Las cuatro centrales térmicas de carbón de Italia, actualmente en reserva, podrían reactivarse si se agravan los problemas de suministro de gas y petróleo.
Italia aplazará hasta 2038 el cierre definitivo de sus centrales térmicas de carbón, 13 años más tarde de lo previsto inicialmente. La prórroga se ha incluido en la última ley energética aprobada el martes.
Forma parte de la estrategia del Gobierno de derechas de Giorgia Meloni para rebajar los objetivos climáticos en plena crisis energética agravada por la guerra de Irán. La decisión contrasta con la de otros países de la UE, cuya infraestructura de energías renovables está sirviendo de amortiguador frente a las repercusiones.
El aplazamiento es "justo y responsable"
Las cuatro centrales de carbón de Italia, actualmente en reserva, podrían reactivarse si se agravan los problemas de suministro de gas y petróleo, afirmó este mes el ministro de Energía, Gilberto Pichetto Fratin.
El país tenía previsto dejar de utilizar carbón a finales de 2025, tal como recogía su Plan Nacional Integrado de Energía y Clima (PNIEC) de 2024. El aplazamiento del cierre hasta 2038 aún debe ser aprobado por el Senado, aunque se espera que reciba el visto bueno. La decisión ha recibido un amplio respaldo entre los ministros del Gobierno.
"Todas las fuentes de energía, al menos en el futuro inmediato, deben aprovecharse al máximo", afirma el ministro de Asuntos Europeos y del Plan Nacional de Recuperación y Resiliencia, Tommaso Foti. La Liga, socio de Gobierno que propuso el aplazamiento, sostiene que es "justo y responsable" dada la gravedad de la crisis energética.
Sin embargo, los grupos ecologistas y la oposición de centroizquierda han criticado la medida, y el líder del partido ecologista Europa Verde, Angelo Bonelli, ha acusado al Gobierno de "negligencia climática".
La inversión en renovables da sus frutos
Alemania también ha advertido de que podría tener que ralentizar el cierre de sus centrales de carbón para garantizar el suministro energético. "Ahora debemos avanzar rápidamente en la construcción de centrales de gas", declaró el canciller Friedrich Mer en una conferencia, y añadió: "Es posible que incluso tengamos que mantener durante más tiempo conectadas a la red las centrales de carbón existentes si la crisis energética continúa y llega a producirse una escasez real".

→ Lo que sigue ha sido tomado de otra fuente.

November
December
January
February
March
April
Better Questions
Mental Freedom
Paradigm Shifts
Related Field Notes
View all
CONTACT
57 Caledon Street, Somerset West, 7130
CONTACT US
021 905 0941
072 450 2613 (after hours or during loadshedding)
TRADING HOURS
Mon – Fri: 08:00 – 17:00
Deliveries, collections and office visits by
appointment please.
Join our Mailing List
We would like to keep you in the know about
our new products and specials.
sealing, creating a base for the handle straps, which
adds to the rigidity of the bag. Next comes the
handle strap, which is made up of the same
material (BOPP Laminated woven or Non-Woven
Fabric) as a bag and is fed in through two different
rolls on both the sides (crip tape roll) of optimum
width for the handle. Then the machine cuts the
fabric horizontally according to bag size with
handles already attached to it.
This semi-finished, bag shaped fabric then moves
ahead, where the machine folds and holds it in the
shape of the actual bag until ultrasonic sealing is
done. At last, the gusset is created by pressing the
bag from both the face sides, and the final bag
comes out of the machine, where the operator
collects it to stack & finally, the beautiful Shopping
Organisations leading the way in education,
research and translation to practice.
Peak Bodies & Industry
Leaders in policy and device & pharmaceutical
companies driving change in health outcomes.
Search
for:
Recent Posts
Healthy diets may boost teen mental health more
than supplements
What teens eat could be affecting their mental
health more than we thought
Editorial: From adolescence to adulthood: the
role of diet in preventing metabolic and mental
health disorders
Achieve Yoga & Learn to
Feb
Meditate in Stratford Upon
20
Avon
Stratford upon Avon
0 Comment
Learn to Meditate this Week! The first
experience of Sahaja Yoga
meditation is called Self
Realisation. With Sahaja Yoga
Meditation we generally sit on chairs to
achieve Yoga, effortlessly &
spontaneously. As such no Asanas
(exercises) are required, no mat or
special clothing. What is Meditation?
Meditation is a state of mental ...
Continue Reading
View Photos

En otros países de la UE, sin embargo, las inversiones en renovables están dando resultado. Desde 2019, España ha duplicado su capacidad eólica y solar, con más de 40 GW adicionales, más que cualquier otro país de la UE salvo Alemania, cuyo mercado eléctrico es el doble que el español.
Como consecuencia, el precio de la electricidad en España está mucho menos expuesto al vaivén del coste del gas, que aumentó un 55% el día siguiente al inicio de la guerra de Irán y ha seguido subiendo.
En el Reino Unido, unos vientos récord han permitido batir una nueva marca de generación renovable. El 26 de marzo, la producción eólica británica alcanzó un máximo histórico de 23.880 megavatios, suficiente para abastecer a 23 millones de hogares.
Un nuevo análisis de SolarPower Europe concluye que el aprovechamiento de la energía solar ha ahorrado a Europa más de 100 millones de euros al día desde el 1 de marzo, lo que se traduce en ahorros totales de más de 3.000 millones de euros. Si los precios del gas se mantienen elevados, los expertos calculan que los ahorros totales en 2026 podrían alcanzar hasta 67.500 millones de euros.